Mars by Ritu Raj – abstract painting evoking the red planet’s mystery and isolation

Mars

Medium: Acrylic on Canvas
Size: 7.5ft x 6ft
Creation Date: 2022
Collection: Ephemeral Atmosphere

Mars (2022) is a 90 x 72 inch acrylic painting that belongs to Ritu Raj’s Ephemeral Atmosphere Collection, a body of work that wrestles with the psychological and emotional states born out of isolation. While titled after the red planet, Mars is less about astronomy and more about emotional distance, arid memory, and alienation—rendered in warm, volatile hues and fractured geometric language.

The painting is dominated by rusty reds, burnt oranges, and dry ochres, layered in a way that suggests tectonic shifts, scorched landscapes, and silent cosmic storms. Bold gestures intersect with more delicate marks, mimicking the way time and trauma etch themselves into both land and psyche. The result is a visual terrain that feels both planetary and personal—distant, yet familiar.

There’s an echo of Mark Bradford’s approach here, especially in the way surface erosion and layered history are used as expressive tools. Like Bradford, Raj is interested in how material layering can stand in for lived experience. But where Bradford often engages with urban and social maps, Mars is more introspective—a psychogeography of solitude.

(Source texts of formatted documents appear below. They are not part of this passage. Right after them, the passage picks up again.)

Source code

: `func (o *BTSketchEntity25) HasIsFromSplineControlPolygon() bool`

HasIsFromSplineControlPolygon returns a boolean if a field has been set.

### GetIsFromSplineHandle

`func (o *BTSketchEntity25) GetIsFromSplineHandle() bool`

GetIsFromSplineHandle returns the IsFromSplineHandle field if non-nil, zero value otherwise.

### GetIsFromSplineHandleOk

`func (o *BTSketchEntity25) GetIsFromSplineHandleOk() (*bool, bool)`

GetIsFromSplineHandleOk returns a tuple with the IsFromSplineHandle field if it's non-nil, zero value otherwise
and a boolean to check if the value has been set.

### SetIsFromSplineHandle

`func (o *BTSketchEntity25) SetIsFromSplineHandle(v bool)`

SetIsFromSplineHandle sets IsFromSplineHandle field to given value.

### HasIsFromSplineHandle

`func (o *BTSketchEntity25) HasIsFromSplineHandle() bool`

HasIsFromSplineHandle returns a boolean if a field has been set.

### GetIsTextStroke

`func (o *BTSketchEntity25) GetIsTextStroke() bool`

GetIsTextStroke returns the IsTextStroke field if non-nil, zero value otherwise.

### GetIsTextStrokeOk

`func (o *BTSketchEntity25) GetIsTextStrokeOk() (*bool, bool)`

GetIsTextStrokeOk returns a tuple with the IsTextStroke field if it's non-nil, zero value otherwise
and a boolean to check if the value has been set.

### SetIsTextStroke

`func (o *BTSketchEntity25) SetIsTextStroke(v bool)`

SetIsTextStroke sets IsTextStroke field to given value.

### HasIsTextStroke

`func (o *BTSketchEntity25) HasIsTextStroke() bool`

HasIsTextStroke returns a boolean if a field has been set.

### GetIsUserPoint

The painting resists literal interpretation. Instead, it conjures questions: Is this Mars the planet? A metaphor for inner exile? A speculative dreamscape born from lockdown reveries? The abstraction opens space for all these interpretations, resisting any single narrative.

In the context of the Ephemeral Atmosphere Collection, Mars represents the otherworldly feeling of living through a global rupture. As our planet shut down, Mars became not just a point of scientific curiosity, but a poetic stand-in for detachment, disconnection, and the longing for reconnection. This painting captures that longing—not with despair, but with layered warmth and textured resilience.